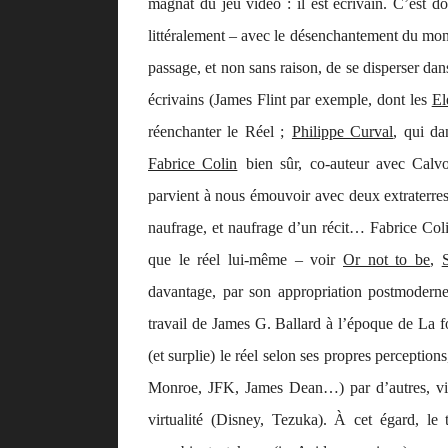
magnat du jeu vidéo : il est écrivain. C’est d
littéralement – avec le désenchantement du mond
passage, et non sans raison, de se disperser dan
écrivains (James Flint par exemple, dont les
El
réenchanter le Réel ;
Philippe Curval
, qui d
Fabrice Colin
bien sûr, co-auteur avec Calv
parvient à nous émouvoir avec deux extraterres
naufrage, et naufrage d’un récit… Fabrice Colin,
que le réel lui-même – voir
Or not to be
,
davantage, par son appropriation postmoderne
travail de James G. Ballard à l’époque de
La f
(et
surplie
) le réel selon ses propres perception
Monroe, JFK, James Dean…) par d’autres, virtu
virtualité (Disney, Tezuka). À cet égard, le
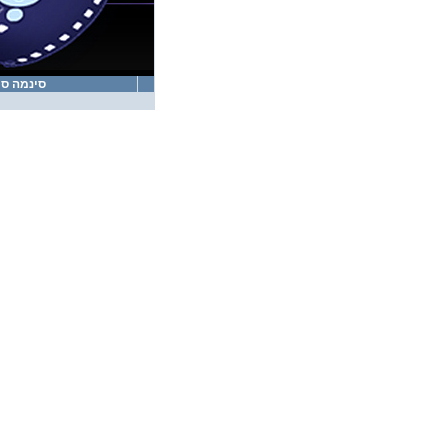
סינמה סי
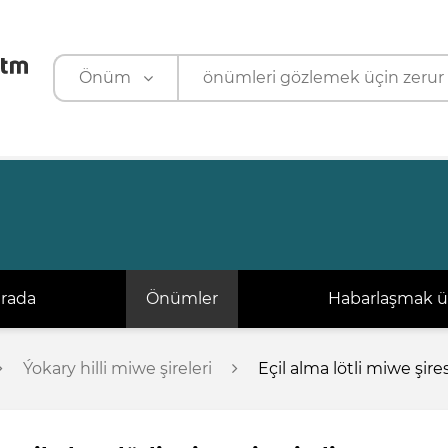
Önüm
Önüm
Kärhana
arada
Önümler
Habarlaşmak ü
Ýokary hilli miwe şireleri
Eçil alma lötli miwe şiresi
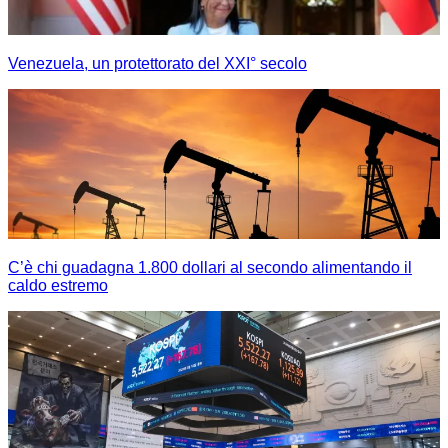
Venezuela, un protettorato del XXI° secolo
C’è chi guadagna 1.800 dollari al secondo alimentando il
caldo estremo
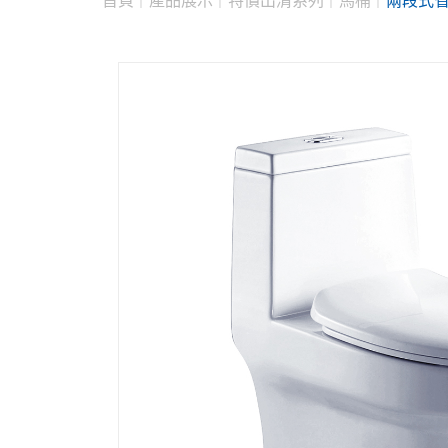
首頁
產品展示
特價出清系列
馬桶
兩段式省水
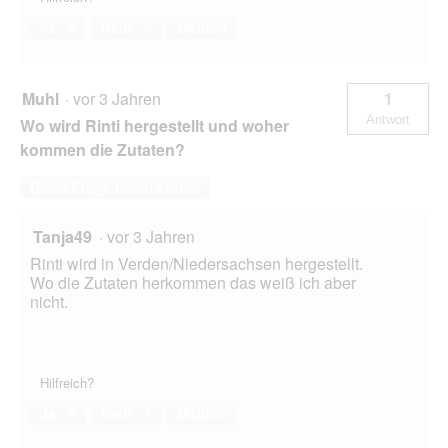
Ja ·
0
Nein ·
0
Melden
Muhl
·
vor 3 Jahren
1
Antwort
Wo wird Rinti hergestellt und woher
kommen die Zutaten?
Diese Frage beantworten
Tanja49
·
vor 3 Jahren
Rinti wird in Verden/Niedersachsen hergestellt.
Wo die Zutaten herkommen das weiß ich aber
nicht.
Hilfreich?
Ja ·
0
Nein ·
1
Melden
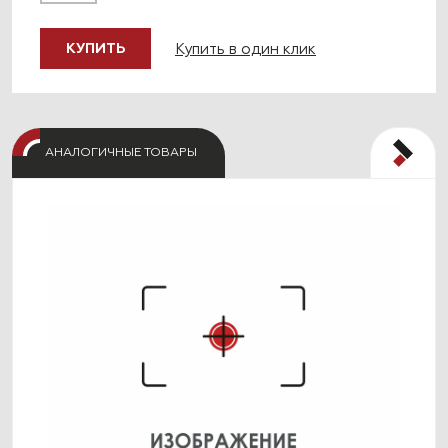
Купить в один клик
КУПИТЬ
АНАЛОГИЧНЫЕ ТОВАРЫ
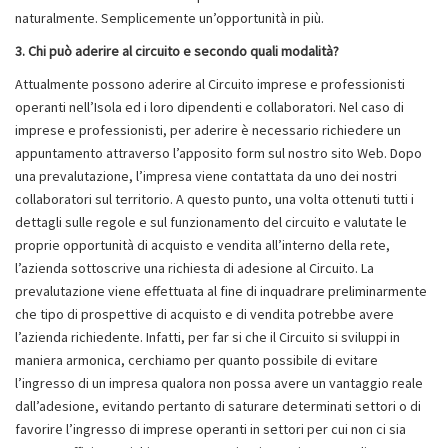
naturalmente. Semplicemente un’opportunità in più.
3. Chi può aderire al circuito e secondo quali modalità?
Attualmente possono aderire al Circuito imprese e professionisti
operanti nell’Isola ed i loro dipendenti e collaboratori. Nel caso di
imprese e professionisti, per aderire è necessario richiedere un
appuntamento attraverso l’apposito form sul nostro sito Web. Dopo
una prevalutazione, l’impresa viene contattata da uno dei nostri
collaboratori sul territorio. A questo punto, una volta ottenuti tutti i
dettagli sulle regole e sul funzionamento del circuito e valutate le
proprie opportunità di acquisto e vendita all’interno della rete,
l’azienda sottoscrive una richiesta di adesione al Circuito. La
prevalutazione viene effettuata al fine di inquadrare preliminarmente
che tipo di prospettive di acquisto e di vendita potrebbe avere
l’azienda richiedente. Infatti, per far si che il Circuito si sviluppi in
maniera armonica, cerchiamo per quanto possibile di evitare
l’ingresso di un impresa qualora non possa avere un vantaggio reale
dall’adesione, evitando pertanto di saturare determinati settori o di
favorire l’ingresso di imprese operanti in settori per cui non ci sia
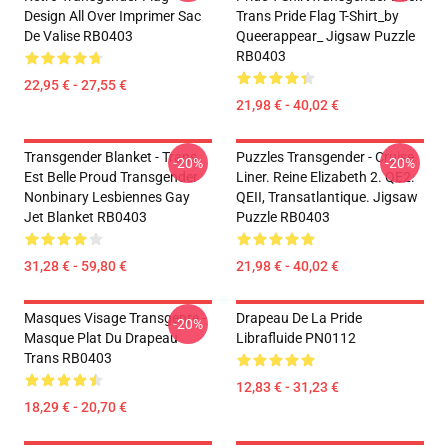
Design All Over Imprimer Sac
Trans Pride Flag T-Shirt_by
De Valise RB0403
Queerappear_ Jigsaw Puzzle
RB0403
22,95 € - 27,55 €
21,98 € - 40,02 €
Transgender Blanket - Trans
Puzzles Transgender - Cruise
-20%
-20%
Est Belle Proud Transgender
Liner. Reine Elizabeth 2. QE2.
Nonbinary Lesbiennes Gay
QEII, Transatlantique. Jigsaw
Jet Blanket RB0403
Puzzle RB0403
31,28 € - 59,80 €
21,98 € - 40,02 €
Masques Visage Transgenre -
Drapeau De La Pride
-20%
Masque Plat Du Drapeau
Librafluide PN0112
Trans RB0403
12,83 € - 31,23 €
18,29 € - 20,70 €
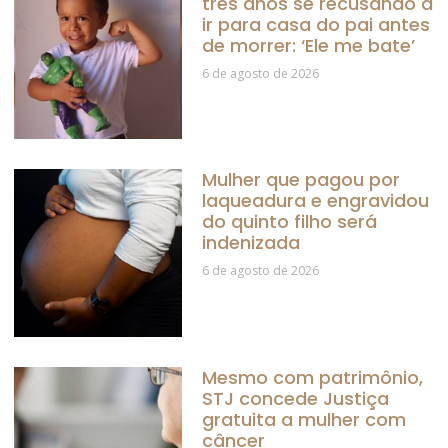
três anos se recusando a
ir para casa do pai antes
de morrer: ‘Ele me bate’
6 de agosto de 2026
Mulher que pagou por
laqueadura e engravidou
do quinto filho será
indenizada
6 de agosto de 2026
Mesmo com patrimônio,
STJ concede Justiça
gratuita a mulher com
câncer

YOUR OBJECTIVE: List every line of text in the records above as one numbered list, leaving out blank lines and the pictures.

ANSWER AREA:
1. magnat du jeu vidéo : il est écrivain. C’est d
2. littéralement – avec le désenchantement du mond
3. passage, et non sans raison, de se disperser dan
4. écrivains (James Flint par exemple, dont les
5. El
6. réenchanter le Réel ;
7. Philippe Curval
8. , qui d
9. Fabrice Colin
10. bien sûr, co-auteur avec Calv
11. parvient à nous émouvoir avec deux extraterres
12. naufrage, et naufrage d’un récit… Fabrice Colin,
13. que le réel lui-même – voir
14. Or not to be
15. ,
16. davantage, par son appropriation postmoderne
17. travail de James G. Ballard à l’époque de
18. La f
19. (et
20. surplie
21. ) le réel selon ses propres perception
22. Monroe, JFK, James Dean…) par d’autres, virtu
23. virtualité (Disney, Tezuka). À cet égard, le
24. סינמה סי
25. Önüm
26. Önüm
27. Kärhana
28. arada
29. Önümler
30. Habarlaşmak ü
31. Ýokary hilli miwe şireleri
32. Eçil alma lötli miwe şiresi
33. Venezuela, un protettorato del XXI° secolo
34. C’è chi guadagna 1.800 dollari al secondo alimentando il
35. caldo estremo
36. 首頁
37. 產品展示
38. 特價出清系列
39. 馬桶
40. 兩段式省水
41. Ja ·
42. 0
43. Nein ·
44. 0
45. Melden
46. Muhl
47. ·
48. vor 3 Jahren
49. 1
50. Antwort
51. Wo wird Rinti hergestellt und woher
52. kommen die Zutaten?
53. Diese Frage beantworten
54. Tanja49
55. ·
56. vor 3 Jahren
57. Rinti wird in Verden/Niedersachsen hergestellt.
58. Wo die Zutaten herkommen das weiß ich aber
59. nicht.
60. Hilfreich?
61. Ja ·
62. 0
63. Nein ·
64. 1
65. Melden
66. Купить в один клик
67. КУПИТЬ
68. АНАЛОГИЧНЫЕ ТОВАРЫ
69. naturalmente. Semplicemente un’opportunità in più.
70. 3. Chi può aderire al circuito e secondo quali modalità?
71. Attualmente possono aderire al Circuito imprese e professionisti
72. operanti nell’Isola ed i loro dipendenti e collaboratori. Nel caso di
73. imprese e professionisti, per aderire è necessario richiedere un
74. appuntamento attraverso l’apposito form sul nostro sito Web. Dopo
75. una prevalutazione, l’impresa viene contattata da uno dei nostri
76. collaboratori sul territorio. A questo punto, una volta ottenuti tutti i
77. dettagli sulle regole e sul funzionamento del circuito e valutate le
78. proprie opportunità di acquisto e vendita all’interno della rete,
79. l’azienda sottoscrive una richiesta di adesione al Circuito. La
80. prevalutazione viene effettuata al fine di inquadrare preliminarmente
81. che tipo di prospettive di acquisto e di vendita potrebbe avere
82. l’azienda richiedente. Infatti, per far si che il Circuito si sviluppi in
83. maniera armonica, cerchiamo per quanto possibile di evitare
84. l’ingresso di un impresa qualora non possa avere un vantaggio reale
85. dall’adesione, evitando pertanto di saturare determinati settori o di
86. favorire l’ingresso di imprese operanti in settori per cui non ci sia
87. Design All Over Imprimer Sac
88. Trans Pride Flag T-Shirt_by
89. De Valise RB0403
90. Queerappear_ Jigsaw Puzzle
91. RB0403
92. 22,95 € - 27,55 €
93. 21,98 € - 40,02 €
94. Transgender Blanket - Trans
95. Puzzles Transgender - Cruise
96. -20%
97. -20%
98. Est Belle Proud Transgender
99. Liner. Reine Elizabeth 2. QE2.
100. Nonbinary Lesbiennes Gay
101. QEII, Transatlantique. Jigsaw
102. Jet Blanket RB0403
103. Puzzle RB0403
104. 31,28 € - 59,80 €
105. 21,98 € - 40,02 €
106. Masques Visage Transgenre -
107. Drapeau De La Pride
108. -20%
109. Masque Plat Du Drapeau
110. Librafluide PN0112
111. Trans RB0403
112. 12,83 € - 31,23 €
113. 18,29 € - 20,70 €
114. três anos se recusando a
115. ir para casa do pai antes
116. de morrer: ‘Ele me bate’
117. 6 de agosto de 2026
118. Mulher que pagou por
119. laqueadura e engravidou
120. do quinto filho será
121. indenizada
122. 6 de agosto de 2026
123. Mesmo com patrimônio,
124. STJ concede Justiça
125. gratuita a mulher com
126. câncer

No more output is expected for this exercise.